Exercise directions:
Extract each line of the records below that contains the word "drop".

[Dataset entries]
>>>

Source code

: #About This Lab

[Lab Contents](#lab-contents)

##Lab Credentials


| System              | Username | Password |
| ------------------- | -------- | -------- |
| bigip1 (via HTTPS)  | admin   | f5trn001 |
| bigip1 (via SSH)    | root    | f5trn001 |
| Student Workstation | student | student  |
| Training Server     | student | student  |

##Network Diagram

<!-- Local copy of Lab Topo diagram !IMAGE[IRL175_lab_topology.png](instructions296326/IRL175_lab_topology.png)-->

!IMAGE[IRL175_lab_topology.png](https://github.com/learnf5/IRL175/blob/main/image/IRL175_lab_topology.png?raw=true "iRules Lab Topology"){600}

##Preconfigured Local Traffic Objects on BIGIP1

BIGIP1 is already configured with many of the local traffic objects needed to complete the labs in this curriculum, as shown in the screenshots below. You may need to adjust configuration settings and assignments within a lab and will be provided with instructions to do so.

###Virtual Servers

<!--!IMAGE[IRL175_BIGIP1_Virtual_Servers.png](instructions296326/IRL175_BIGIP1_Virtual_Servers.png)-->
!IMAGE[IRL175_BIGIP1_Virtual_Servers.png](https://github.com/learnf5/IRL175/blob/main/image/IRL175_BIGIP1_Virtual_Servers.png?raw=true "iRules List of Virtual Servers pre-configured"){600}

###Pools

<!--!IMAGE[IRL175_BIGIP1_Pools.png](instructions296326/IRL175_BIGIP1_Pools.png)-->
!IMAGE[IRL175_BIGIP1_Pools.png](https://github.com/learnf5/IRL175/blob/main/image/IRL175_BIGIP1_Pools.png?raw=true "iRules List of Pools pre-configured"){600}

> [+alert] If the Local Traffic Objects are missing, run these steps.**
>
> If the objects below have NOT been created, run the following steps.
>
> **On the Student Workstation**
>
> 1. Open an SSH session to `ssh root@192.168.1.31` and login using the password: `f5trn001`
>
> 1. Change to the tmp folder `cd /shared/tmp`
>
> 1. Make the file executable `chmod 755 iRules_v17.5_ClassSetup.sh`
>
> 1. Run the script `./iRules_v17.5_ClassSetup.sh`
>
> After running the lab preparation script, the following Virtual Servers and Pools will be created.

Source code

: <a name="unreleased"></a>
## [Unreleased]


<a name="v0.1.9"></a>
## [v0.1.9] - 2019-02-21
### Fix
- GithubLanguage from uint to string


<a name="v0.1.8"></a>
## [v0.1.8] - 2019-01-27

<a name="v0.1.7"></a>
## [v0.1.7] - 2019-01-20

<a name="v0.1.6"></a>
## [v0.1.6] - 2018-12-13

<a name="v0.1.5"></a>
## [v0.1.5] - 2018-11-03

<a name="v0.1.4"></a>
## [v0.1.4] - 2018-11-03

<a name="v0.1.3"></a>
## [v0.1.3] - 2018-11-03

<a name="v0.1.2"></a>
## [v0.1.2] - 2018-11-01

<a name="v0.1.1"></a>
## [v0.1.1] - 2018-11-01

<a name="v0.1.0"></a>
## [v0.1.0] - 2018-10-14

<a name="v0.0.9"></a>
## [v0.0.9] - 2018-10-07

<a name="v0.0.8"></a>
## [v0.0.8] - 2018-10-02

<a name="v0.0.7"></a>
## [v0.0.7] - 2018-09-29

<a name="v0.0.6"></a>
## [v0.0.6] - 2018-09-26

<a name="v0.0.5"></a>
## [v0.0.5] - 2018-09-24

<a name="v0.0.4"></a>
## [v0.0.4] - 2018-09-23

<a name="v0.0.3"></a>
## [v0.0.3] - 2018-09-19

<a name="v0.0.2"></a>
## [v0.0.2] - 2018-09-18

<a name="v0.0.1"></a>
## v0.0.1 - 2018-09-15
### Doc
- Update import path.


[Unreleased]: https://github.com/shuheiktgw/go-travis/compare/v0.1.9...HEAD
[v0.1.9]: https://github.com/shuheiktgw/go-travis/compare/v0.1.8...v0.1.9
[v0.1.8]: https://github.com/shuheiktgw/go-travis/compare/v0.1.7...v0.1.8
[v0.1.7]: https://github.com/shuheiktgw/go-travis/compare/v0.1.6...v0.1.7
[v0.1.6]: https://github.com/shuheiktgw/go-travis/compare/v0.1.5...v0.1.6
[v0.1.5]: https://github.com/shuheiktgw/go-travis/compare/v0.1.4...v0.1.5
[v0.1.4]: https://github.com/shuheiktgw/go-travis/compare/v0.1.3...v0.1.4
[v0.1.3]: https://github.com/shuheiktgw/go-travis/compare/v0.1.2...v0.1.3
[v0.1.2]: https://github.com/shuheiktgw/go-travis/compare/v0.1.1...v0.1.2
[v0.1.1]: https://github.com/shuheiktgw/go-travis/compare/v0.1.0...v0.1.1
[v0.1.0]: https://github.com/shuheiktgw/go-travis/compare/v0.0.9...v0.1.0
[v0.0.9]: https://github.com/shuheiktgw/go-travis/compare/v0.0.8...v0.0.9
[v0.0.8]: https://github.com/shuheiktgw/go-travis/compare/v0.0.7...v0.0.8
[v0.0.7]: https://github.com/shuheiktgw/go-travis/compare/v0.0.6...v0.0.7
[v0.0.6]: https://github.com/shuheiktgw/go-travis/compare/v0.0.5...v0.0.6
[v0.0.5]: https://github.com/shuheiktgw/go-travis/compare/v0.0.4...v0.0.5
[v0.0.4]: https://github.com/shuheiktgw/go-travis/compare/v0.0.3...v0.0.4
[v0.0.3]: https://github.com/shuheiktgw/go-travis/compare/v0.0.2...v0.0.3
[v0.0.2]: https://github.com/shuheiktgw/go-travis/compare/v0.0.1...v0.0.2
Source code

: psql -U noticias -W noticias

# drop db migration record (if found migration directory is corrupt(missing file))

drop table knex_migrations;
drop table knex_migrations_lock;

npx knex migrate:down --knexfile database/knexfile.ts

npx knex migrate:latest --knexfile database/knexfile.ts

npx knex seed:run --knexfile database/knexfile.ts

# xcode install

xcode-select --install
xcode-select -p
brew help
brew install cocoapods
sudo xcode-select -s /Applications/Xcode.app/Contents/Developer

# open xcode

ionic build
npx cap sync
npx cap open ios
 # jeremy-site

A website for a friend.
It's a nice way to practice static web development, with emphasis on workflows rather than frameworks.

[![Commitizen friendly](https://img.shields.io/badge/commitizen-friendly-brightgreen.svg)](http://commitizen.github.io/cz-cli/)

<<<

Exercise result:
# drop db migration record (if found migration directory is corrupt(missing file))
drop table knex_migrations;
drop table knex_migrations_lock;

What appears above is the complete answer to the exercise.